*WHAT TO PRODUCE:*
Make an exact copy of the records below, excluding images.

Transcribed page contents:
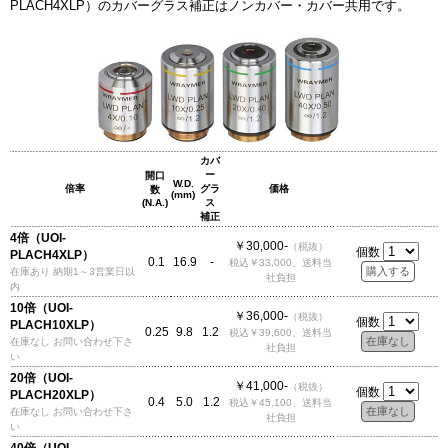
PLACH4XLP）のカバーグラス補正はノンカバー・カバー共用です。
カバ
ー
開口
W.D.
倍率
グラ
価格
数
(mm)
(N.A.)
ス
補正
4倍（UOI-
￥30,000-
（税抜）
個数
PLACH4XLP）
0.1
16.9
-
税込￥33,000、送料当
在庫あり 納期1～3営業日以
社負担
内
10倍（UOI-
￥36,000-
（税抜）
個数
PLACH10XLP）
0.25
9.8
1.2
税込￥39,600、送料当
在庫なし お問い合わせ下さ
社負担
い
20倍（UOI-
￥41,000-
（税抜）
個数
PLACH20XLP）
0.4
5.0
1.2
税込￥45,100、送料当
在庫なし お問い合わせ下さ
社負担
い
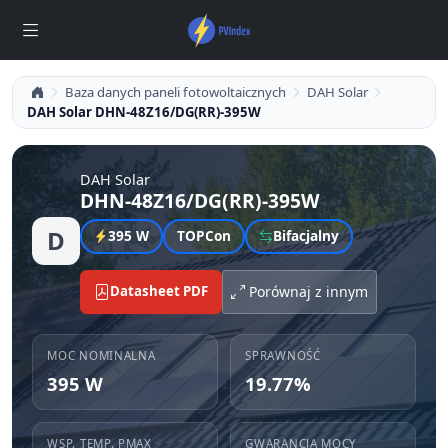
Baza danych paneli fotowoltaicznych
DAH Solar
DAH Solar DHN-48Z16/DG(RR)-395W
DAH Solar
DHN-48Z16/DG(RR)-395W
D
395 W
TOPCon
Bifacjalny
Datasheet PDF
Porównaj z innym
MOC NOMINALNA
SPRAWNOŚĆ
395 W
19.77%
WSP. TEMP. PMAX
GWARANCJA MOCY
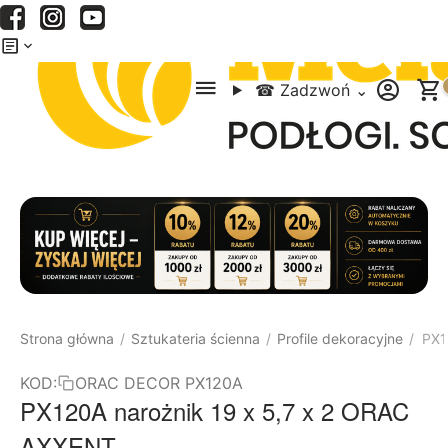
Menu
Szukaj
Koszyk
☎
Zadzwoń
⌄
Strona główna
Sztukateria ścienna
Profile dekoracyjne
PX1
/
/
/
KOD:
ORAC DECOR PX120A
PX120A narożnik 19 x 5,7 x 2 ORAC
AXXENT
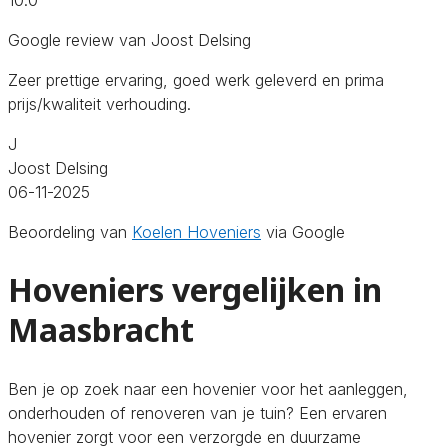
Google review van Joost Delsing
Zeer prettige ervaring, goed werk geleverd en prima
prijs/kwaliteit verhouding.
J
Joost Delsing
06-11-2025
Beoordeling van
Koelen Hoveniers
via Google
Hoveniers vergelijken in
Maasbracht
Ben je op zoek naar een hovenier voor het aanleggen,
onderhouden of renoveren van je tuin? Een ervaren
hovenier zorgt voor een verzorgde en duurzame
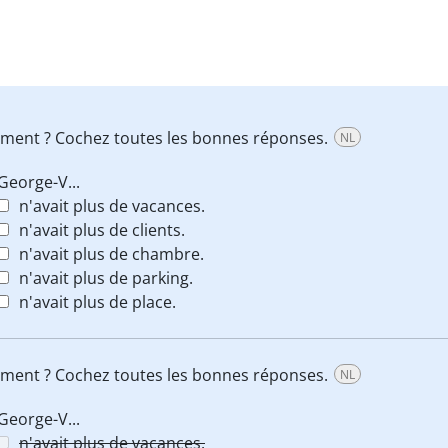
rement ? Cochez toutes les bonnes réponses.
NL
George-V...
n'avait plus de vacances.
n'avait plus de clients.
n'avait plus de chambre.
n'avait plus de parking.
n'avait plus de place.
rement ? Cochez toutes les bonnes réponses.
NL
George-V...
n'avait plus de vacances.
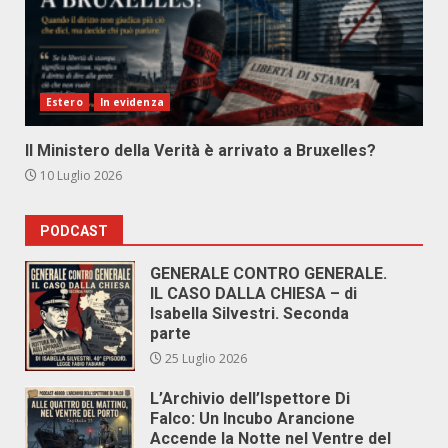
Estero
In evidenza
Il Ministero della Verità è arrivato a Bruxelles?
10 Luglio 2026
PODCAST
GENERALE CONTRO GENERALE.
IL CASO DALLA CHIESA – di
Isabella Silvestri. Seconda
parte
25 Luglio 2026
L’Archivio dell’Ispettore Di
Falco: Un Incubo Arancione
Accende la Notte nel Ventre del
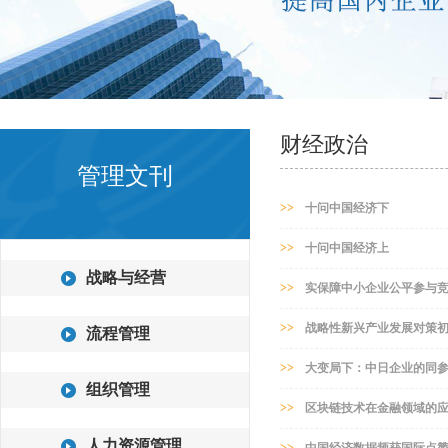
财经政治
管理文刊
>>
十问中国经济下
>>
十问中国经济上
战略与经营
>>
实保障中小企业公平参与
>>
战略性新兴产业发展对策
流程管理
>>
大变局下：中日企业的同
组织管理
>>
区块链技术在金融领域的
人力资源管理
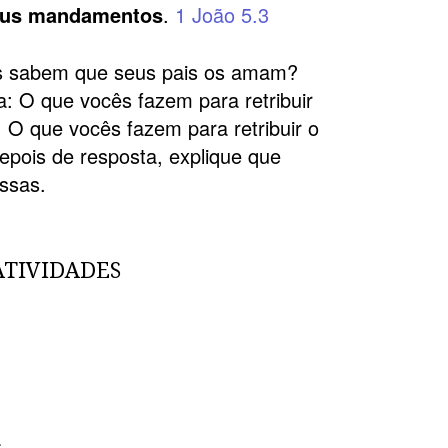
seus mandamentos
.
1 João 5.3
s sabem que seus pais os amam?
a: O que vocês fazem para retribuir
 O que vocês fazem para retribuir o
pois de resposta, explique que
ssas.
ATIVIDADES
a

*ANSWER FOR THIS EXERCISE:*
PLACH4XLP）のカバーグラス補正はノンカバー・カバー共用です。
カバ
ー
開口
W.D.
倍率
グラ
価格
数
(mm)
(N.A.)
ス
補正
4倍（UOI-
￥30,000-
（税抜）
個数
PLACH4XLP）
0.1
16.9
-
税込￥33,000、送料当
在庫あり 納期1～3営業日以
社負担
内
10倍（UOI-
￥36,000-
（税抜）
個数
PLACH10XLP）
0.25
9.8
1.2
税込￥39,600、送料当
在庫なし お問い合わせ下さ
社負担
い
20倍（UOI-
￥41,000-
（税抜）
個数
PLACH20XLP）
0.4
5.0
1.2
税込￥45,100、送料当
在庫なし お問い合わせ下さ
社負担
い
Baza danych paneli fotowoltaicznych
DAH Solar
DAH Solar DHN-48Z16/DG(RR)-395W
DAH Solar
DHN-48Z16/DG(RR)-395W
D
395 W
TOPCon
Bifacjalny
Datasheet PDF
Porównaj z innym
MOC NOMINALNA
SPRAWNOŚĆ
395 W
19.77%
WSP. TEMP. PMAX
GWARANCJA MOCY
Menu
Szukaj
Koszyk
☎
Zadzwoń
⌄
Strona główna
Sztukateria ścienna
Profile dekoracyjne
PX1
/
/
/
KOD:
ORAC DECOR PX120A
PX120A narożnik 19 x 5,7 x 2 ORAC
AXXENT
Google review van Joost Delsing
Zeer prettige ervaring, goed werk geleverd en prima
prijs/kwaliteit verhouding.
J
Joost Delsing
06-11-2025
Beoordeling van
Koelen Hoveniers
via Google
Hoveniers vergelijken in
Maasbracht
Ben je op zoek naar een hovenier voor het aanleggen,
onderhouden of renoveren van je tuin? Een ervaren
hovenier zorgt voor een verzorgde en duurzame
rement ? Cochez toutes les bonnes réponses.
NL
George-V...
n'avait plus de vacances.
n'avait plus de clients.
n'avait plus de chambre.
n'avait plus de parking.
n'avait plus de place.
rement ? Cochez toutes les bonnes réponses.
NL
George-V...
n'avait plus de vacances.
Estero
In evidenza
Il Ministero della Verità è arrivato a Bruxelles?
10 Luglio 2026
PODCAST
GENERALE CONTRO GENERALE.
IL CASO DALLA CHIESA – di
Isabella Silvestri. Seconda
parte
25 Luglio 2026
L’Archivio dell’Ispettore Di
Falco: Un Incubo Arancione
Accende la Notte nel Ventre del
财经政治
管理文刊
>>
十问中国经济下
>>
十问中国经济上
战略与经营
>>
实保障中小企业公平参与
>>
战略性新兴产业发展对策
流程管理
>>
大变局下：中日企业的同
组织管理
>>
区块链技术在金融领域的
人力资源管理
seus mandamentos
.
1 João 5.3
s sabem que seus pais os amam?
a: O que vocês fazem para retribuir
 O que vocês fazem para retribuir o
pois de resposta, explique que
ssas.
ATIVIDADES
a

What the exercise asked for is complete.